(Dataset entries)

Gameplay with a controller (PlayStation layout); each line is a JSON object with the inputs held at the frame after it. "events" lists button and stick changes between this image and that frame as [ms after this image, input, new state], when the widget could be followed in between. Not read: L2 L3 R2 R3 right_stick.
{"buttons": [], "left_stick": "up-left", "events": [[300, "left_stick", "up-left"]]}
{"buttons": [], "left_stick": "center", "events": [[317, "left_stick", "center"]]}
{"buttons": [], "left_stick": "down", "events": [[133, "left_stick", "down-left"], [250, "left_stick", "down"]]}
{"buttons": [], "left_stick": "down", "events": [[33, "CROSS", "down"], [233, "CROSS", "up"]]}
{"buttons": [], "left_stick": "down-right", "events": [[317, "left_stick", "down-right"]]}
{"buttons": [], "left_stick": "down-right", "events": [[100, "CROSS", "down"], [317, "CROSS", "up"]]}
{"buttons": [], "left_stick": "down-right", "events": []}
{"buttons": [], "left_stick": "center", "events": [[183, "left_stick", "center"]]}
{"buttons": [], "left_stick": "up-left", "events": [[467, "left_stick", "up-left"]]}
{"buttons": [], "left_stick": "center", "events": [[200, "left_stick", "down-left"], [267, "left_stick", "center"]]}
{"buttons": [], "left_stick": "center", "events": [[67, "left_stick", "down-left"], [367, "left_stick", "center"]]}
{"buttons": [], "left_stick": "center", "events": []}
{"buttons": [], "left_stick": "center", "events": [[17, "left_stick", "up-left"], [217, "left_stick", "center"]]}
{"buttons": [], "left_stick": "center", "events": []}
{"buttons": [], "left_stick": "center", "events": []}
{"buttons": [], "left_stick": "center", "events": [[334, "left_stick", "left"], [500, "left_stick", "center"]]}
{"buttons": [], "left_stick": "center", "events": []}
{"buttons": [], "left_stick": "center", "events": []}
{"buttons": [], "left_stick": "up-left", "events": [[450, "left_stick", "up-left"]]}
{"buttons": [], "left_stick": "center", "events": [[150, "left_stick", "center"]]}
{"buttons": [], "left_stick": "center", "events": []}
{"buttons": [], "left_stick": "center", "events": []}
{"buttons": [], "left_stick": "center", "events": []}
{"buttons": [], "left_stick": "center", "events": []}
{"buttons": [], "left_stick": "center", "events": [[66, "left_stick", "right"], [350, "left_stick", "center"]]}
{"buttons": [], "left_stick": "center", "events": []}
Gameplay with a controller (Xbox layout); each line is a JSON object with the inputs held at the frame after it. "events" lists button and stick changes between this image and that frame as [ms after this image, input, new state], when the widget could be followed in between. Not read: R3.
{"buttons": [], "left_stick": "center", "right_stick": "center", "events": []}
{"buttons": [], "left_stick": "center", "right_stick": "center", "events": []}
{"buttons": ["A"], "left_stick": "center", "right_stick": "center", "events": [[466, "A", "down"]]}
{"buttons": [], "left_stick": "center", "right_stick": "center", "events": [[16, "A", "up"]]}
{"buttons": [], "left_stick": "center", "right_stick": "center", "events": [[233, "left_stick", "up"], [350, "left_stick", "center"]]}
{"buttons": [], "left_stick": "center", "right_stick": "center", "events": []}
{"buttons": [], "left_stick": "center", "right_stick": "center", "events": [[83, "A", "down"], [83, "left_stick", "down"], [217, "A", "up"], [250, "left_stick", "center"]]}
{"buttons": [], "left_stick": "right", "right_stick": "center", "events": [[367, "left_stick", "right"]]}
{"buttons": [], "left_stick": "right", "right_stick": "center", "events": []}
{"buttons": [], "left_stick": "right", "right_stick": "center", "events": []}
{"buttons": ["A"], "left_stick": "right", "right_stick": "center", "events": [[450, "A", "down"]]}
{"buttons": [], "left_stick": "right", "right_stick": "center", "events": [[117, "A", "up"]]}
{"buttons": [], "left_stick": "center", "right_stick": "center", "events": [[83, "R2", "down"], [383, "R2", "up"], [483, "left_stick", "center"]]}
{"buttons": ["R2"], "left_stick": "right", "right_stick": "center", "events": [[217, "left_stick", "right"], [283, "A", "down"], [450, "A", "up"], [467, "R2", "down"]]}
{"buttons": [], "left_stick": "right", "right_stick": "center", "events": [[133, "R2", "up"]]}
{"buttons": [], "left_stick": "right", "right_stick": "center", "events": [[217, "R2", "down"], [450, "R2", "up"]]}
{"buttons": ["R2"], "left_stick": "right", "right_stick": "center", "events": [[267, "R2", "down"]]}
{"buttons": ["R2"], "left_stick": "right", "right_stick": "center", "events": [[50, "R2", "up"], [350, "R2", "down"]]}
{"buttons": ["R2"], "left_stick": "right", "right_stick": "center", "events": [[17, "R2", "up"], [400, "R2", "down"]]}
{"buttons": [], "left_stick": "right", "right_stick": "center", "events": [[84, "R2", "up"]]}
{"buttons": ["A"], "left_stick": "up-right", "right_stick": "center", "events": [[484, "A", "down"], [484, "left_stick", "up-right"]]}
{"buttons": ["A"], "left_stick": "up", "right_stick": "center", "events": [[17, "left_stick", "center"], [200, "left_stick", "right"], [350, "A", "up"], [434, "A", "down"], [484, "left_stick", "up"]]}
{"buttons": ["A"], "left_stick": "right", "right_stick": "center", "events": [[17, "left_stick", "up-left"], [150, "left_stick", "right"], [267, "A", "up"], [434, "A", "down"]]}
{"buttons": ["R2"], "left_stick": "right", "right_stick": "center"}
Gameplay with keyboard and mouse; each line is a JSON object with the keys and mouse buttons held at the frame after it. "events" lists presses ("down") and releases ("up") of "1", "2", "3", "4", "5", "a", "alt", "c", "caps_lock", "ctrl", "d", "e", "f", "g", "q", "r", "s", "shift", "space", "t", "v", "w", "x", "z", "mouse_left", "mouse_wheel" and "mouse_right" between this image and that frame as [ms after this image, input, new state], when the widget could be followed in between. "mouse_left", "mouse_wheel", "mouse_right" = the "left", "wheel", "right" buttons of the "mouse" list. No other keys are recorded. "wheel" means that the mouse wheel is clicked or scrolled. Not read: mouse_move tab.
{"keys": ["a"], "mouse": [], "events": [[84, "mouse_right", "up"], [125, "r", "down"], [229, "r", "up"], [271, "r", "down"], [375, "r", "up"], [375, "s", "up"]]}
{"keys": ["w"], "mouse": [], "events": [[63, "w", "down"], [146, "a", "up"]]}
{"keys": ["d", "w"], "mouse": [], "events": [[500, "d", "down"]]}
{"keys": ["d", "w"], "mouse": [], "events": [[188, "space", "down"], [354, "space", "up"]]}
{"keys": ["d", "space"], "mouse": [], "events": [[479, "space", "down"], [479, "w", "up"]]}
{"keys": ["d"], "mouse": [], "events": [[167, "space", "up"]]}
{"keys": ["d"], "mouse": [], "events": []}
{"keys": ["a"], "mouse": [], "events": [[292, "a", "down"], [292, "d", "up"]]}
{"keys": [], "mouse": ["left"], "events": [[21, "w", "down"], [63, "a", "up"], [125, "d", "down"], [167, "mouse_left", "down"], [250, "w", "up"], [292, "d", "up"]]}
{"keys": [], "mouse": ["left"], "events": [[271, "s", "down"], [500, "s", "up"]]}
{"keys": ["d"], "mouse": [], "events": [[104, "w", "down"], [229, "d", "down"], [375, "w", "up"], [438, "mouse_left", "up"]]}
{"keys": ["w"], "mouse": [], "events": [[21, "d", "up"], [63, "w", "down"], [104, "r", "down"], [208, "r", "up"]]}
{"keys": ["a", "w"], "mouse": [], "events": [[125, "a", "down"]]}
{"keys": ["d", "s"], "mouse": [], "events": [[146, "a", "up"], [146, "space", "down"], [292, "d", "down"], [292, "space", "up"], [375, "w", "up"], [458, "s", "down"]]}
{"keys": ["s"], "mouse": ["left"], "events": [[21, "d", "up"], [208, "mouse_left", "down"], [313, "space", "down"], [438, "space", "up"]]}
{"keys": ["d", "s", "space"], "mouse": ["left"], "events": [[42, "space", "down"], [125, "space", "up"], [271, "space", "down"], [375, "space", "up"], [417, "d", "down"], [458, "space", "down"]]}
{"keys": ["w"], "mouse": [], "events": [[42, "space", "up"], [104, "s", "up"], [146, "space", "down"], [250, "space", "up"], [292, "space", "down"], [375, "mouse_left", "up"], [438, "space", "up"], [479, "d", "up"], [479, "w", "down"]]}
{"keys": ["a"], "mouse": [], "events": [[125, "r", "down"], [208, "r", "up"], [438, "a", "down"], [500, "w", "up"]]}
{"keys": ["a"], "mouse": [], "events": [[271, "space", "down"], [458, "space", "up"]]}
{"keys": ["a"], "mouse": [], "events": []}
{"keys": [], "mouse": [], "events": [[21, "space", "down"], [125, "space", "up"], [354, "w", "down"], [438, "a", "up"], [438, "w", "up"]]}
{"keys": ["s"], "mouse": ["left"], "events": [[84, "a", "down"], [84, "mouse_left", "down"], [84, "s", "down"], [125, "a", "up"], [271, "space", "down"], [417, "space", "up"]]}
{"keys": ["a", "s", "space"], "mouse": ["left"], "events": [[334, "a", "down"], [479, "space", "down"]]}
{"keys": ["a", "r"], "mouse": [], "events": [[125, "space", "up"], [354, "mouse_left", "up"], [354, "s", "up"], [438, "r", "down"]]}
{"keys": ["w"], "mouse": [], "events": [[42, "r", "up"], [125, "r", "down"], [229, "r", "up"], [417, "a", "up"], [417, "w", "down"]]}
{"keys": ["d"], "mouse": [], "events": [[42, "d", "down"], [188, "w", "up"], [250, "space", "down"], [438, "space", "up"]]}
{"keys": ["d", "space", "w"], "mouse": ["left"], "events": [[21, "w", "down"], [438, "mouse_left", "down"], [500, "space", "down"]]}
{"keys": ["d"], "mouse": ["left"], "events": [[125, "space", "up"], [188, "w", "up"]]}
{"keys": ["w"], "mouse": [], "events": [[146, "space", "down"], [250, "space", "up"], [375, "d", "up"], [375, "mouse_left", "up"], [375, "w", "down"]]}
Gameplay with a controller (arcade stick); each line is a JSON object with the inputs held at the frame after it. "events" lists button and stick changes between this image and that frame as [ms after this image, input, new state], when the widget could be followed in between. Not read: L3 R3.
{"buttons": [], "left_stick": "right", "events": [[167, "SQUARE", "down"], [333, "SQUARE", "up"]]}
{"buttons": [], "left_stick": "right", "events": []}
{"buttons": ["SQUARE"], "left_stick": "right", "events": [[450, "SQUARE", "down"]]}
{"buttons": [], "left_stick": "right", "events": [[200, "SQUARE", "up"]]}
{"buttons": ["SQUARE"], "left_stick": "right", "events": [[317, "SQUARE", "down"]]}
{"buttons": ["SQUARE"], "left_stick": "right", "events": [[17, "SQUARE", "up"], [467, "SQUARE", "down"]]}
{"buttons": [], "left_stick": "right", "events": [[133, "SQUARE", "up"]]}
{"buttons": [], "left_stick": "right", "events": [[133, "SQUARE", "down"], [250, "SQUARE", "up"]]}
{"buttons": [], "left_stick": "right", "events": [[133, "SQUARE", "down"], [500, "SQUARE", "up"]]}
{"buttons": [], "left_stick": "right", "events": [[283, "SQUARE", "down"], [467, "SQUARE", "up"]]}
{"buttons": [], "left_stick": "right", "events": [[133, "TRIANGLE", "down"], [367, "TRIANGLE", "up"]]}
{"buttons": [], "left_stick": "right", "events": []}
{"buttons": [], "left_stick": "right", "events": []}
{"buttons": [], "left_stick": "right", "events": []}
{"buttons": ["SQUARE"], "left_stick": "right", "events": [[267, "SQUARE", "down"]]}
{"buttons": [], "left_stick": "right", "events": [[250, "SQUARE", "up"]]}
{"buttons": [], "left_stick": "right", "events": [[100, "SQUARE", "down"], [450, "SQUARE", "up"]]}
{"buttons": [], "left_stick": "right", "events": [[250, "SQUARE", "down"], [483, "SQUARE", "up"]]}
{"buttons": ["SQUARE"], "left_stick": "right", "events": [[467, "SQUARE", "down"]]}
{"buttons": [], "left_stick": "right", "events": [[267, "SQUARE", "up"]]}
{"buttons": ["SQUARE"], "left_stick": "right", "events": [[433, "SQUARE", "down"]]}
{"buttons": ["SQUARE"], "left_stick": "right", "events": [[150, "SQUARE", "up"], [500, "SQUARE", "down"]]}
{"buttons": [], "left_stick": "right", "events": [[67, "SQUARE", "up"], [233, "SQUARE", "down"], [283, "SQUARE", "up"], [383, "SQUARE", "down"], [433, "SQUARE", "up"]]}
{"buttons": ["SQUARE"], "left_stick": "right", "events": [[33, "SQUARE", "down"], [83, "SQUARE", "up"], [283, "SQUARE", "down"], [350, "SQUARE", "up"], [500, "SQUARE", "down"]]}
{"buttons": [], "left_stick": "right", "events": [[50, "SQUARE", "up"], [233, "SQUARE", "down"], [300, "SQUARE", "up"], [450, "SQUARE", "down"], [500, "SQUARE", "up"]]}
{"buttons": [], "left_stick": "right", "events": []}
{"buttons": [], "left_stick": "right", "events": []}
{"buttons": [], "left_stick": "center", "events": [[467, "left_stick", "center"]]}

### Instructions for the task
From the entries, copy out each line containing the word "layout".

### Task response
Gameplay with a controller (PlayStation layout); each line is a JSON object with the inputs held at the frame after it. "events" lists button and stick changes between this image and that frame as [ms after this image, input, new state], when the widget could be followed in between. Not read: L2 L3 R2 R3 right_stick.
Gameplay with a controller (Xbox layout); each line is a JSON object with the inputs held at the frame after it. "events" lists button and stick changes between this image and that frame as [ms after this image, input, new state], when the widget could be followed in between. Not read: R3.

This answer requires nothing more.